Here’s our first look straight out of Comic-Con.
The British are outsmarting themselves. I’m adding a third caveat to the list: self-awareness is not cute anymore. Let’s take a look at just some of the lines thrown out there in this one 90 second clip:
- Watson to ancillary character: “Well within the narrative, that is, broadly speaking, your function.”
- Ancillary character: “I’m your landlady, not a plot device.”
- Watson again: “Oh don’t blame the animator, he’s out of control. I’ve had to grow this mustache just so people would recognize me.”
- Sherlock: “I’m hardly in the dog one,” referring to Watson’s write-up of the case in The Hounds of Baskerville, a previous episode in the series, which featured an abnormal amount of screen time for Watson himself.
The hope is this clip is a deliberate appeal to the Comic-Con crowd and not completely indicative of the entire episode’s purpose. Nevertheless, let’s take it a step further and assume, for a moment, that it is.

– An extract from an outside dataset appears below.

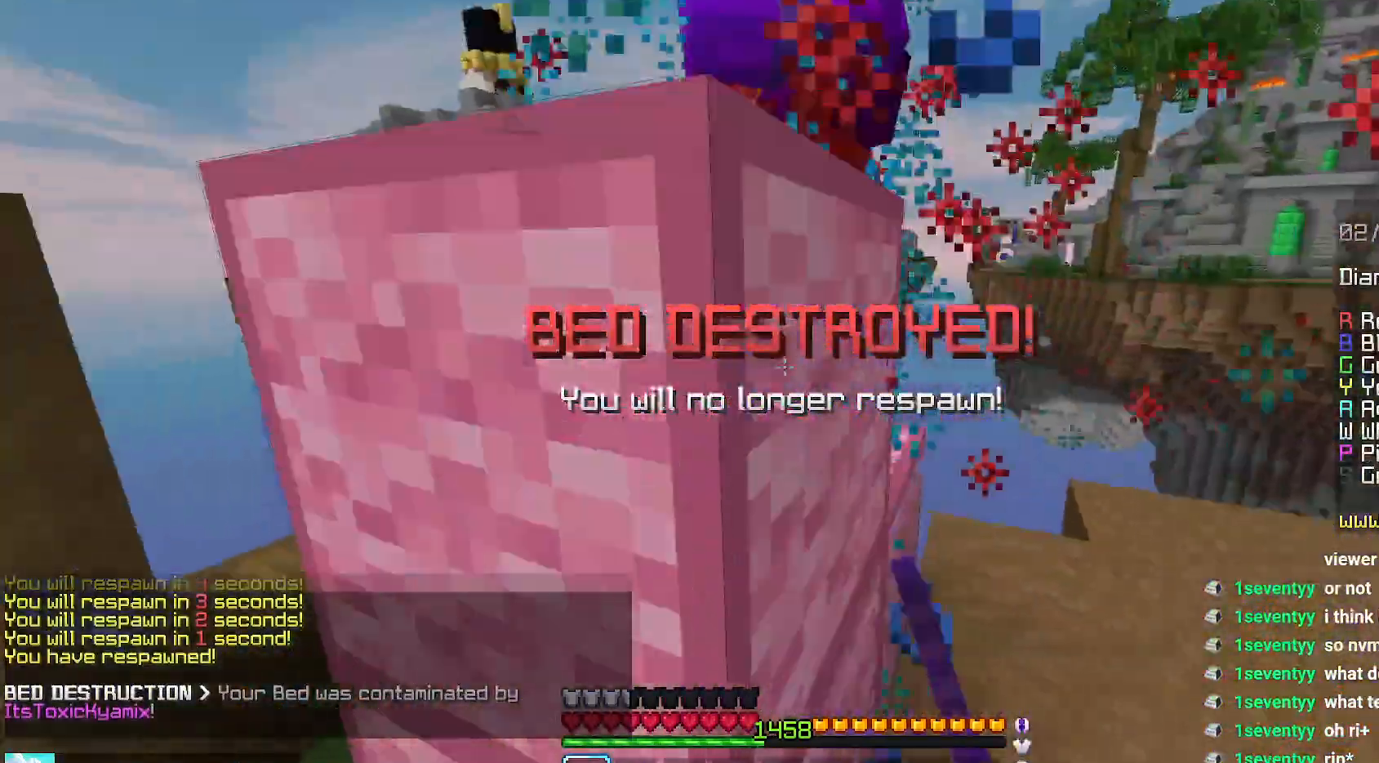
{"keys": ["down"], "mouse": ["left"], "events": [[50, "space", "down"], [250, "right", "up"], [284, "space", "up"], [300, "up", "up"], [467, "down", "down"]]}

The show has dabbled in meta-commentary before with Sherlock and Watson both deriding or being derided about, in their own ways, the public image of their character. Sherlock hated the hat and Watson tried out a mustache. Neither worked, on purpose. Now we’re getting an episode comprised, potentially, of an entire hour of trying to make that stuff work while also making fun of it. Where does the entertainment start and the commentary begin? Sherlock might be too popular for its own good. This is a bit like Downton Abbey adopting the script of a Spanish soap opera for an episode, because so few people would be able to tell the difference.
Though the tag at the end of the clip says the episode is coming soonish, the rumors and assumptions point to a holiday 2015 debut on the BBC. It should come to PBS and Netflix after that, as history would tell us.